-- Start of Available records --

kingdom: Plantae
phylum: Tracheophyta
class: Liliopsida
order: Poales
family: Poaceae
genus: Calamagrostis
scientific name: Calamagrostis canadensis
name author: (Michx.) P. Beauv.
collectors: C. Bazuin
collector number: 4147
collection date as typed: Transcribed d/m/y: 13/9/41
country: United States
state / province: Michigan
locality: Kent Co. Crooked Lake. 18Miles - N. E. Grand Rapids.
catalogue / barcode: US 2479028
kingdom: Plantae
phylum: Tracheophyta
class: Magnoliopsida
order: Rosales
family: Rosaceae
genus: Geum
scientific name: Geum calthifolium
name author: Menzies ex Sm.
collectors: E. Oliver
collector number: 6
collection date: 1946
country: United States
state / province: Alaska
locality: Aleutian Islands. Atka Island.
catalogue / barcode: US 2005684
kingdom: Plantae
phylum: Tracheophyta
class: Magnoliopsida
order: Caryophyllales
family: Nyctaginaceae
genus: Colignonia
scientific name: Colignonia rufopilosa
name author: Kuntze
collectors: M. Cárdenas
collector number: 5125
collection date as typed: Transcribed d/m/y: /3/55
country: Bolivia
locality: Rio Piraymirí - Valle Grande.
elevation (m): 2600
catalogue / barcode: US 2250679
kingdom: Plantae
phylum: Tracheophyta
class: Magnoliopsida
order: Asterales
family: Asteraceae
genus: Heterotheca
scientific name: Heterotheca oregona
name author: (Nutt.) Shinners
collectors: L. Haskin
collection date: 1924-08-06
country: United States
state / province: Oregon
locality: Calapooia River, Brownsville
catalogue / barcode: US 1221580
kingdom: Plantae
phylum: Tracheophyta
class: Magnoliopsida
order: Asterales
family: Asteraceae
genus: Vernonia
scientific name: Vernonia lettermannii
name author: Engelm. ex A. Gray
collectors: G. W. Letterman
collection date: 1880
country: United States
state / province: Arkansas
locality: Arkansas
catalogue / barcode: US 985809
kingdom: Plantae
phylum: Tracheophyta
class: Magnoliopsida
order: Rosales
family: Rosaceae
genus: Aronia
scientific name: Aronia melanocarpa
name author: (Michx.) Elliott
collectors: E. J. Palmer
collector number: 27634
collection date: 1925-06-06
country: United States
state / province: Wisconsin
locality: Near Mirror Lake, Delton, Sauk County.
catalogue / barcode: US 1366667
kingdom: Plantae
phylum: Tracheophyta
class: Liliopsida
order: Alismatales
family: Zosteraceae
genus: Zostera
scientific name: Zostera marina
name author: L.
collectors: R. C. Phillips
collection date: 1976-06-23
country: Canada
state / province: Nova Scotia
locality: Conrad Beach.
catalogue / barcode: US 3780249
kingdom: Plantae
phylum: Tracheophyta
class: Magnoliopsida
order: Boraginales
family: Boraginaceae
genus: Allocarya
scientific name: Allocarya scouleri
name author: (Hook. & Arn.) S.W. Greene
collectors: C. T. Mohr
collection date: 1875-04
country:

-- End of Available records --

Exercise requirements → Reproduce word for word the lines of the listing above, from the line containing "scientific name: Vernonia lettermannii" through the line containing "collection date: 1925-06-06", with both of those lines included.

Task output →
scientific name: Vernonia lettermannii
name author: Engelm. ex A. Gray
collectors: G. W. Letterman
collection date: 1880
country: United States
state / province: Arkansas
locality: Arkansas
catalogue / barcode: US 985809
kingdom: Plantae
phylum: Tracheophyta
class: Magnoliopsida
order: Rosales
family: Rosaceae
genus: Aronia
scientific name: Aronia melanocarpa
name author: (Michx.) Elliott
collectors: E. J. Palmer
collector number: 27634
collection date: 1925-06-06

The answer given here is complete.